Successful nations de-emphasize school sports. Should we?

Schools and sportsParents are understandably distressed when U.S. high school students score badly in math, science and reading compared with kids in other countries.

There has been an endless series of seemingly fruitless education reforms here at home to deal with the gap. Now comes an intriguing approach based on the insights of U.S. exchange students who spent a year in some of the most successful high schools in the world - in Finland, Poland and South Korea.

Author and journalist Amanda Ripley followed three exchange students for her new book, "The Smartest Kids in the World - and How They Got That Way," and argues that a way to improve academics and help American students compete in the modern economy is to de-emphasize school sports.

Instead, the United States should bring its sports-like passion and intensity to academics, she concludes. "High school in Finland, Korea, and Poland had a purpose, just like high-school football practice in America," she writes. "There was a big, important contest at the end, and the score counted."

Sports are a distraction, Ripley argues, and most countries require them to take place outside of school. Trading in our school sports culture would require a huge change for Americans, who revere teamwork and sportsmanship as training for life. Whole communities are built around school sports teams, and colleges reward student-athletes with admissions and scholarships.

But playing down sports could pay off, as it has elsewhere, if we redirect money, focus and glory to learning.

One exchange student, Kim, studied in Finland, where she noticed that "the students here care more.
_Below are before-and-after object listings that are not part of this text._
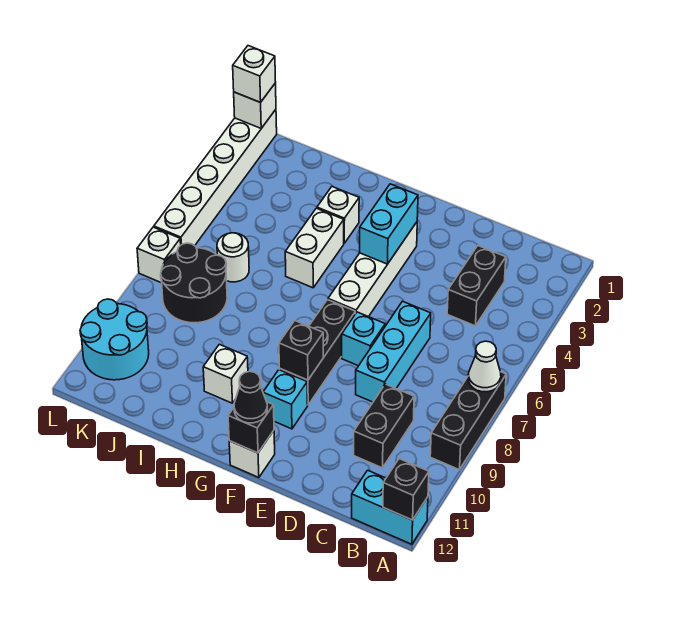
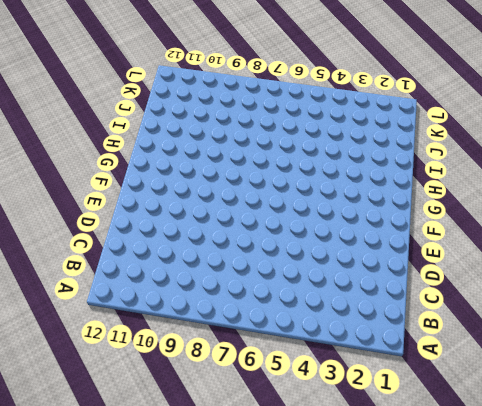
none -> black brick A7:A9 level 1
none -> cyan brick A12:B12 level 1
none -> black brick C3:C4 level 1

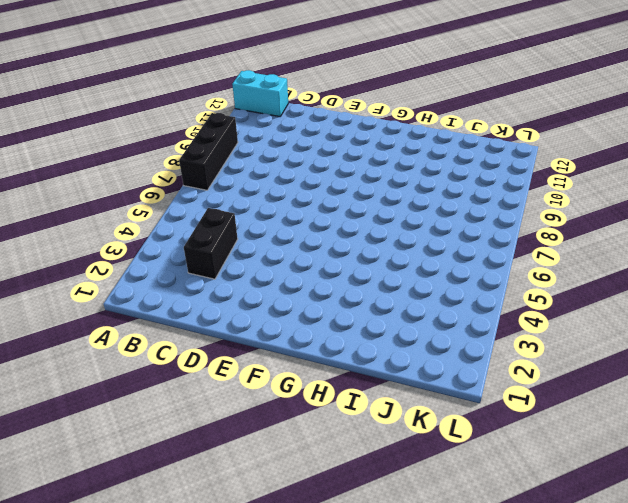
none -> black brick C9:C10 level 1
none -> cyan brick D6:D8 level 1
none -> cyan brick E7 level 1

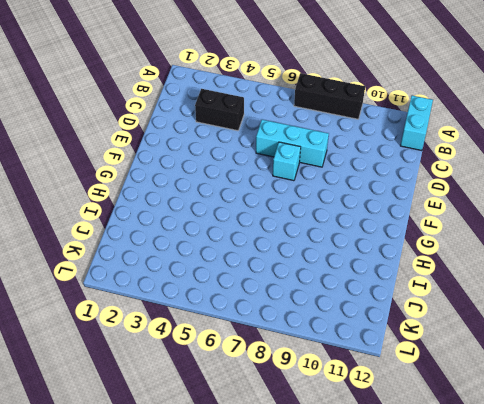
none -> black brick C9:C10 level 1
none -> white brick F3:F6 level 1
none -> black brick F7:F9 level 1

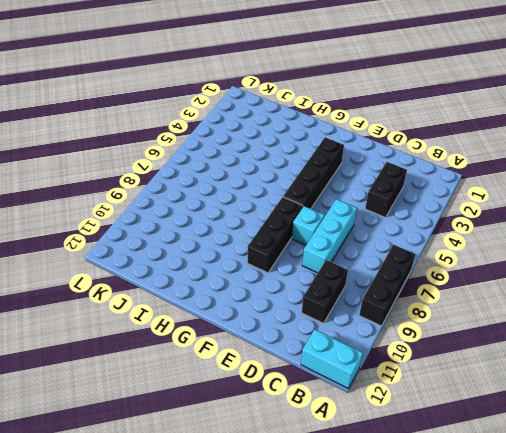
black brick F3:F6 level 1 -> white brick F3:F6 level 1
none -> cyan brick F10 level 1
none -> white brick F12 level 1
none -> white brick H3 level 1

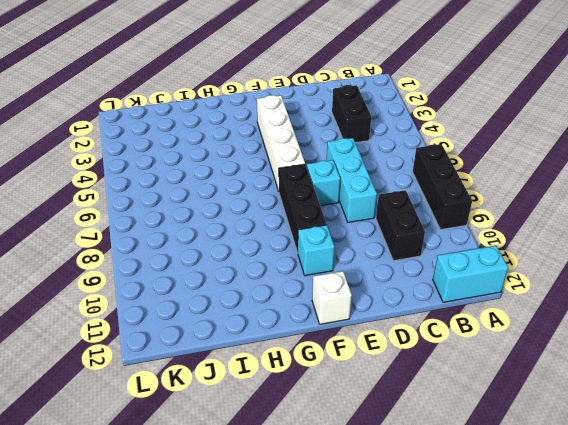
none -> white brick H3 level 1
none -> white brick H4:H5 level 1
none -> white brick H10 level 1

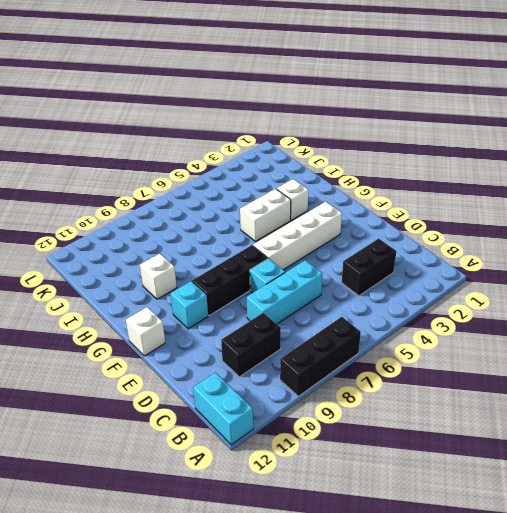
none -> white round brick J6 level 1
none -> black round brick J7:K8 level 1
none -> cyan round brick K10:L11 level 1

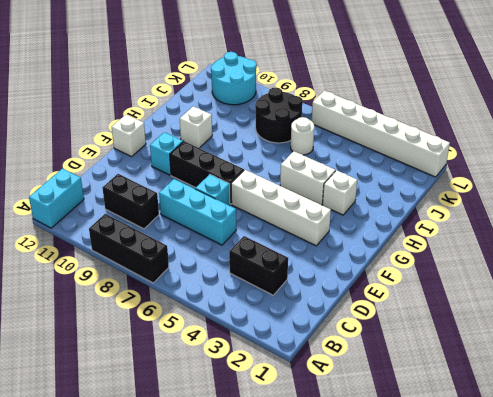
none -> white brick L7 level 1
none -> white cone A7 level 2
none -> black brick A12 level 2

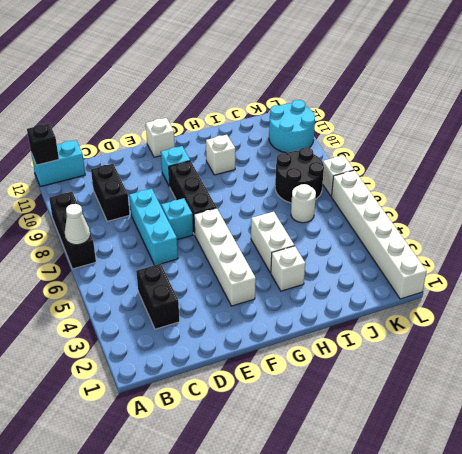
none -> cyan brick F3:F4 level 2
none -> black brick F9 level 2
none -> black brick F12 level 2

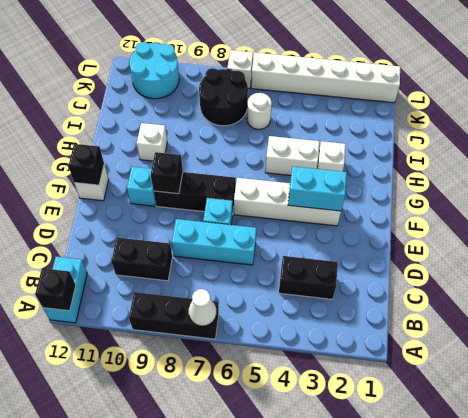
none -> white brick L1 level 2
none -> black cone F12 level 3
none -> white brick L1 level 3

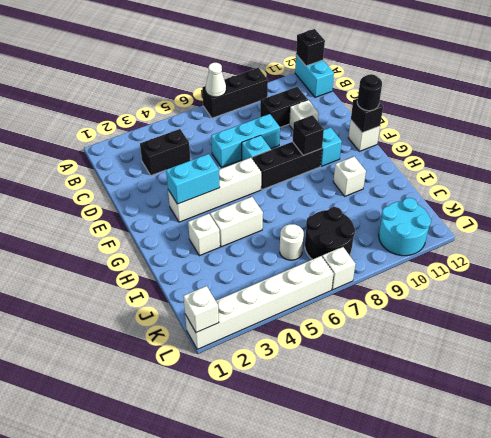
white brick D10 level 1 -> white brick L1 level 3
black round brick F12 level 3 -> black cone F12 level 3

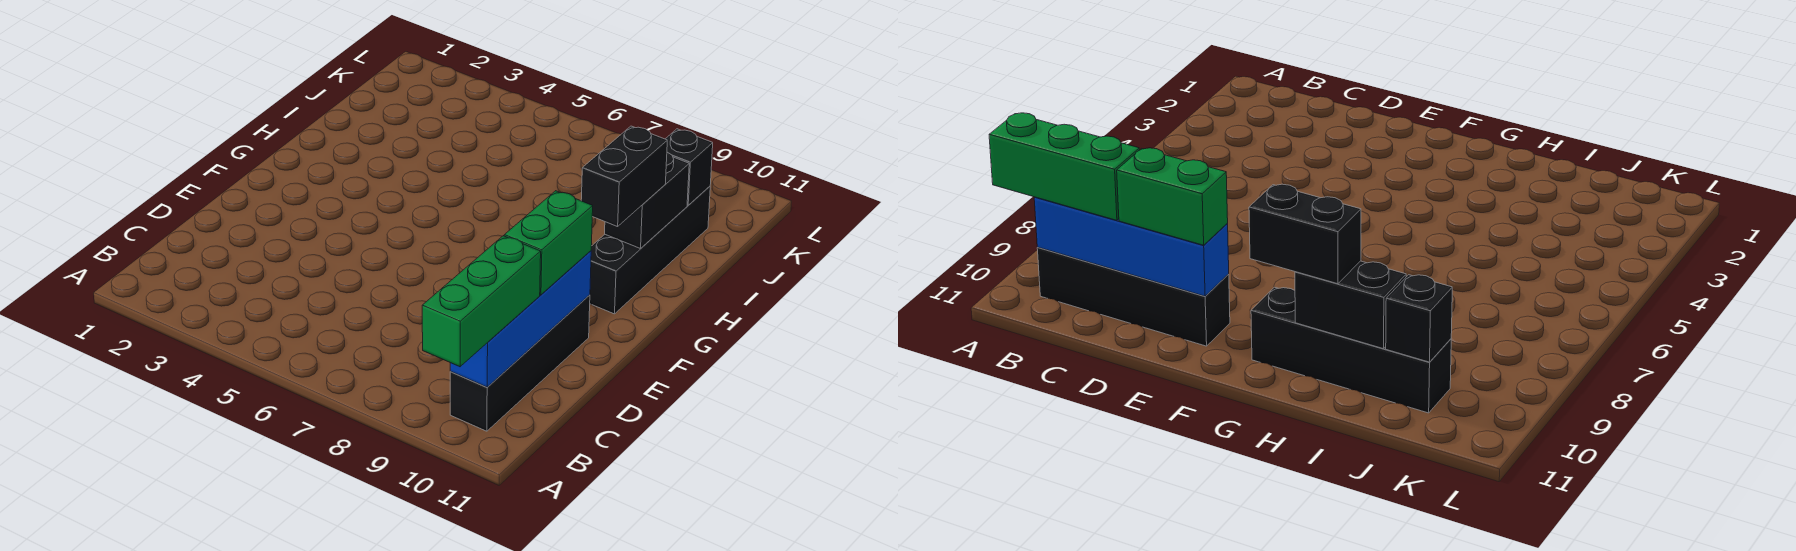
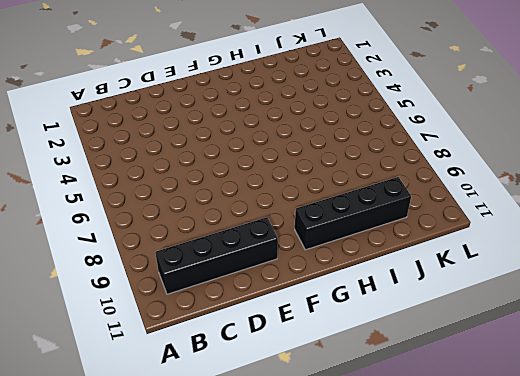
none -> blue brick B10:E10 level 2
none -> black brick H10:I10 level 2

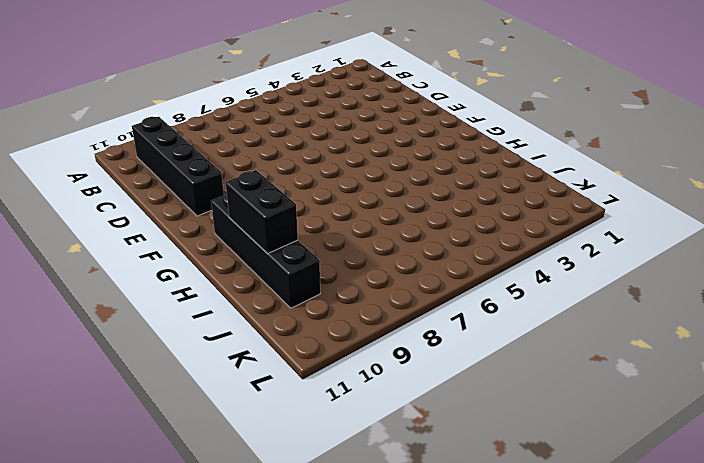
none -> blue brick B10:E10 level 2
none -> black brick J10 level 2

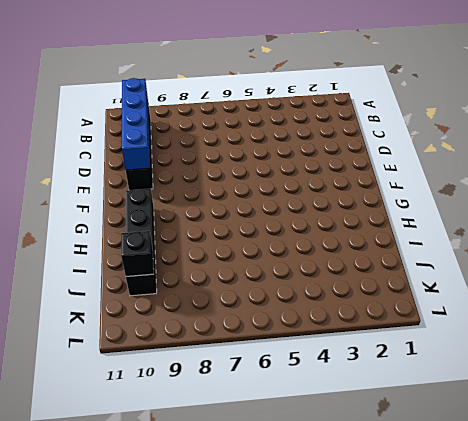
none -> black brick H10:I10 level 2
none -> green brick A10:C10 level 3

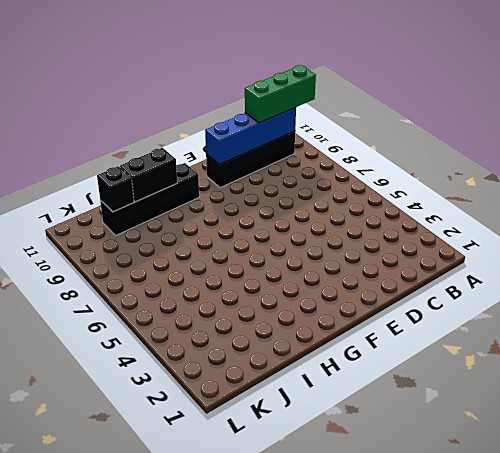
none -> green brick D10:E10 level 3
none -> black brick G10:H10 level 3

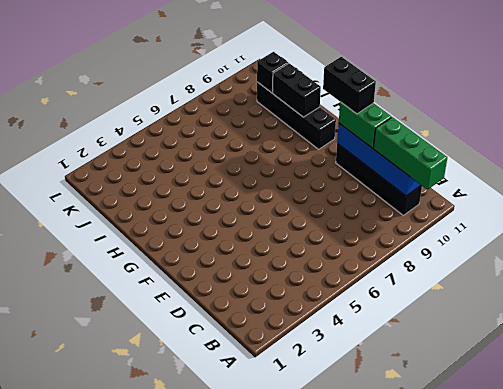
black brick E10:F10 level 4 -> black brick G10:H10 level 3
They see how what they do now will affect them. It's more real to them."

Jenny grew up in South Korea and moved to New Jersey with her family for high school in 2011. She put it this way: "Kids in Korea have this thing inside them. They feel this necessity to study and get a good job and have a better life."

Finland ranks first in science, second in reading and third in math on the PISA - the Program for International Student Assessment - that's given to 15-year-olds. (The United States ranks 12th in reading, 17th in science and 26th in math.) PISA looks not at the test-takers' ability to memorize knowledge, but to reason and think critically.

South Korea ranks first in reading, second in math and fourth in science. Ripley is critical of memorization in Korean education, but she praises its high goals and the freedom students have to fail and recover through hard work - good lessons for American parents.

Too often, we don't ask teachers to give our kids harder assignments - and we're quick to complain about a failing grade. What's working elsewhere is to set ambitious goals for kids, and then allow them to discover that they have it within themselves to reclaim success from failure.

Each of the countries in "Smartest Kids" came to education reform after an economic crisis. Finland was losing jobs after graduating just 10 percent of its teens from high school in the 1950s. Today, the graduation rate is 95 percent.

Poland's wakeup came in 1999, as students consistently tested below average in reading. By 2009, they were outperforming U.S. students in all three PISA measures. In just a decade, Poland changed course, despite having similar levels of child poverty as the United States, and in spite of spending half the money per pupil.

Have the Great Recession and sluggish recovery been sufficient to persuade Americans to raise our school standards? We've tried so many "reforms" in education. Maybe what we need is a truly radical shift away from sports in favor of schooling.